The hotel company now has more than 1.2 million rooms, over twice as many as when Nassetta took over, and more than 195 million loyalty members. The larger footprint has helped Hilton strengthen its relationship with American Express, further insulating the hotel company from fluctuations in demand.
Tapping into that model will be crucial as slowing demand growth poses new challenges to Nassetta’s company. Rival Marriott cut its outlook for the rest of 2024, drawing new attention to slowing growth in hotel demand. And while Hilton kept the high-end of its adjusted earnings per share outlook for 2024 intact, the company lowered its net income forecast. US occupancy rates were about 63 per cent last year, compared to 66 per cent in 2019. And industry analysts expect occupancy to stick below pre-pandemic levels through 2028.
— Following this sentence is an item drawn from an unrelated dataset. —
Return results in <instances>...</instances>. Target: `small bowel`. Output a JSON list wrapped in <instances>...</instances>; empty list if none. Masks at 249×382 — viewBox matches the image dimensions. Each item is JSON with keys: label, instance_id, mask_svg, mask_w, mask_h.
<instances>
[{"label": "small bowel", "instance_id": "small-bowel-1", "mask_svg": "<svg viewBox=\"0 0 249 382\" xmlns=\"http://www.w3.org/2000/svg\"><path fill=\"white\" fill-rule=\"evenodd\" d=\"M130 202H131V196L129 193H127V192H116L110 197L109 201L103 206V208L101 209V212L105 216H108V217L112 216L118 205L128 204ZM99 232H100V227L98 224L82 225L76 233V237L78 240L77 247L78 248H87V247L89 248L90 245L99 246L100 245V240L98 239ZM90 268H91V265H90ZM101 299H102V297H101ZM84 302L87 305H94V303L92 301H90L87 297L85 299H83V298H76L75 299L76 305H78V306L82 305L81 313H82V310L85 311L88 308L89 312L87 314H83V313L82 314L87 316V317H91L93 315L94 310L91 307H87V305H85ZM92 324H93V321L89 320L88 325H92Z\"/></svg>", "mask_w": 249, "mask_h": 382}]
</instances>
Hilton, which traces its roots as a hotel company to 1919, was a lodging pioneer that introduced guests to in-room conveniences such as televisions and air-conditioning, and was among the first US hotel chains to expand internationally. The bar at one of the company’s initial properties outside the continental US – the Caribe Hilton in San Juan, Puerto Rico – is credited with inventing the pina colada.
But the asset-light model responsible for its recent success was a competitor’s innovation. Marriott split itself in two in 1993, creating one company to manage hotels and another to own the properties. Nassetta led the property firm, Host Hotels & Resorts, as CEO from 2000 to 2007.
By that time, Hilton was flailing, marked by sluggish growth and corporate bloat. Blackstone bought the company in 2007 and installed him as CEO, just as the global economy was on the verge of collapse. In an oft-told story, Blackstone renegotiated with lenders, restructuring debt on favourable terms. Nassetta, meanwhile, sold off real estate, streamlined operations and focused on brands like Hampton Inn and Waldorf Astoria for growth.
Blackstone took Hilton public in 2013 and exited its stake five years later, netting a US$14 billion profit for the alternative asset manager. Hilton’s growth since that time has caused Blackstone’s Gray to jest that he sold too soon.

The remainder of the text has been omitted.